Passage shown »

So those are the things that go into our feature vector, those are our features that we're feeding this model, because our computers are really, really good at understanding math, right at understanding numbers, They're not so good at understanding things that humans might be able to understand. Well, what are the types of predictions that our model can output? So in supervised learning, there are some different tasks. There's 1 classification, and basically classification just saying, okay, predict discrete classes.

S2

Speaker 2

17:40

And that might mean, you know, this is a hot dog. This is a pizza, and this is ice cream. Okay, so there are 3 distinct classes and any other pictures of hot dogs, pizza or ice cream, I can put under these labels. Hot dog, pizza, ice cream.

S2

Speaker 2

17:58

This is something known as multi class classification. But there's also binary classification. And binary classification, you might have hot dog, or not hot dog. So there's only 2 categories that you're working with something that is something and something that's isn't binary classification.

S2

Speaker 2

18:18

Okay, so yeah, other examples. So if something has positive or negative sentiment, that's binary classification. Maybe you're predicting your pictures of their cats or dogs. That's binary classification.

S2

Speaker 2

18:31

Maybe you know, you are writing an email filter, and you're trying to figure out if an email spam or not spam. So that's also binary classification. Now for multi-class classification you might have you know cat, dog, lizard, dolphin, shark, rabbit, etc. We might have different types of fruits like orange, apple, pear, etc.

S2

Speaker 2

18:53

And then maybe different plant species. But multi class classification just means more than 2. Okay, and binary means we're predicting between 2 things. There's also something called regression when we talk about supervised learning.

S2

Speaker 2

19:08

And this just means we're trying to predict continuous values. So instead of just trying to predict different categories, we're trying to come up with a number that is on some sort of scale. So some examples. So some examples might be the price of aetherium tomorrow.

S2

Speaker 2

19:27

Or it might be okay, what is going to be the temperature? Or it might be what is the price of this house, right? So these things don't really fit into discrete classes. We're trying to predict a number that's as close to the true value as possible using different features of our data set.

S2

Speaker 2

19:49

So that's exactly what our model looks like in supervised learning. Now, let's talk about the model itself. How do we make this model learn? Or how can we tell whether or not it's even learning.

S2

Speaker 2

20:03

So before we talk about the models, let's talk about how can we actually like evaluate these models? Or how can we tell whether something is a good model or a bad model? So let's take a look at this data set. So this data set has, this is from a diabetes, a Pima Indian diabetes data set.

Records supplied »

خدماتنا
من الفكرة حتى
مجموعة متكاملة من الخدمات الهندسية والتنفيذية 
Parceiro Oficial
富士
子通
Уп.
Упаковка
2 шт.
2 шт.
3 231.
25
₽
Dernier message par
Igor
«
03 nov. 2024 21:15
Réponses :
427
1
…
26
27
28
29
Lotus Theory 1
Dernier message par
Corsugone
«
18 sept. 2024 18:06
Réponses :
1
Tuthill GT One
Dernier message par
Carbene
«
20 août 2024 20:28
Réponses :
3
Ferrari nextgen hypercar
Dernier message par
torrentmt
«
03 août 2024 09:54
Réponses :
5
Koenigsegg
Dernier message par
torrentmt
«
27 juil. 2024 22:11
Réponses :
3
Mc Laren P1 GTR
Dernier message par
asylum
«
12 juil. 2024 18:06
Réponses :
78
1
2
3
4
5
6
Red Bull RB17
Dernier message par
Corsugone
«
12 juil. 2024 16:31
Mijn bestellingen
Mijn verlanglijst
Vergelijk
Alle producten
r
* * *
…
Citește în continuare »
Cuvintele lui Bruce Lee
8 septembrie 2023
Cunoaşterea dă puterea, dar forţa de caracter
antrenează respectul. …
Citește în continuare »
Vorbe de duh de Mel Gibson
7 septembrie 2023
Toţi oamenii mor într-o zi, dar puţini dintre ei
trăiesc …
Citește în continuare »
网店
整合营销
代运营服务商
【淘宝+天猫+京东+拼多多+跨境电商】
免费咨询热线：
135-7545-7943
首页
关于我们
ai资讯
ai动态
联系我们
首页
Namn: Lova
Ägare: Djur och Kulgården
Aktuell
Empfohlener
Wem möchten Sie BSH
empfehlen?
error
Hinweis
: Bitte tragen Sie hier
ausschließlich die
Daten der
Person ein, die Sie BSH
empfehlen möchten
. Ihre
* * *
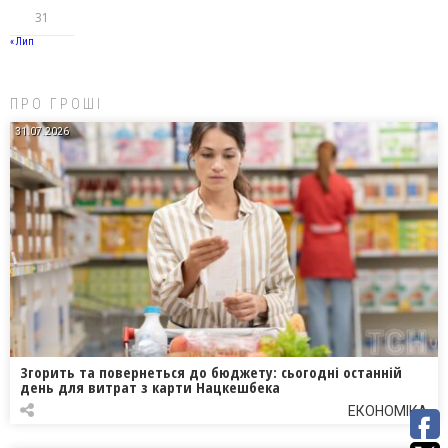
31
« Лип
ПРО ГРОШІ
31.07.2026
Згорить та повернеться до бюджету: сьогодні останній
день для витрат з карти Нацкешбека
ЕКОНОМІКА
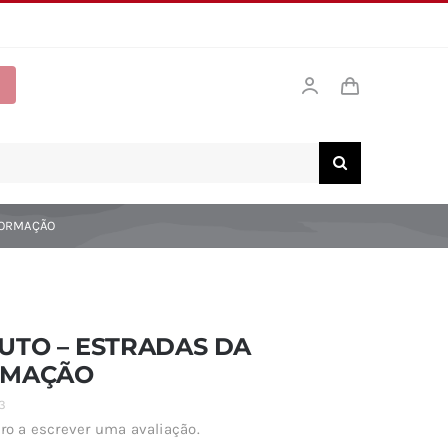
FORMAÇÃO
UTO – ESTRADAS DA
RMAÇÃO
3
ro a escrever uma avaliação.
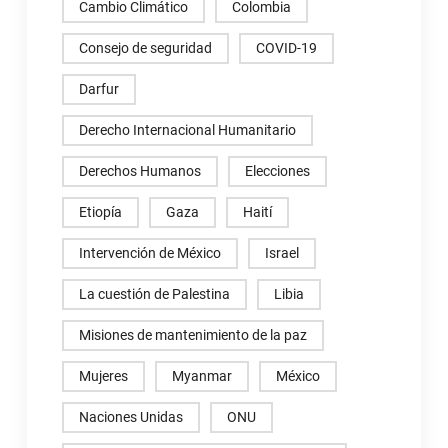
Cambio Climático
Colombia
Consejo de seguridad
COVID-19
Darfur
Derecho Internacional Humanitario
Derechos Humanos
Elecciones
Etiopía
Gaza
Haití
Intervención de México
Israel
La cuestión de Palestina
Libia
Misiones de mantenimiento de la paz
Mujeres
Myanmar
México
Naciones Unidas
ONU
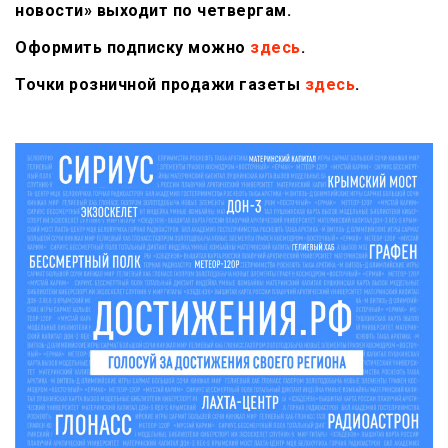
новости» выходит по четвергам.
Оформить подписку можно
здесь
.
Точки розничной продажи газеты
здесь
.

Work instruction 1 »
Translate this sentence from the supervised learning transcript into Spanish: "So these things don't really fit into discrete classes."
Work instruction 2 »
Pick up the supervised learning transcript after its last sentence and carry on for a few more sentences.

Exercise answer 1 »
Así que estas cosas no encajan realmente en clases discretas.

Exercise answer 2 »
S2

Speaker 2

20:25

And here we have different number of pregnancies, different glucose levels, blood pressure, skin thickness, insulin, BMI, age, and then the outcome, whether or not they have diabetes. 1 for they do, 0 for they don't. So here, all of these are quantitative features, right, because they're all on some scale. So each row is a different sample in the data.

S2

Speaker 2

20:52

So it's a different example. It's 1 person's data, and each row represents 1 person in this data set. Now this column, each column represents a different feature. So this 1 here is some measure of blood pressure levels and this 1 over here as we mentioned is the output label.

S2

Speaker 2

21:14

So this 1 is whether or not they have diabetes and as I mentioned this is what we would call a feature vector, because these are all of our features in 1 sample. And this is what's known as the target, or the output for that feature vector, that's what we're trying to predict. And all of these together is our features matrix x. And over here, this is our labels or targets vector y.

S2

Speaker 2

21:49

So I've condensed this to a chocolate bar to kind of talk about some of the other concepts in machine learning. So over here, we have our x, our features matrix. And over here, this is our label y. So each row of this will be fed into our model, right?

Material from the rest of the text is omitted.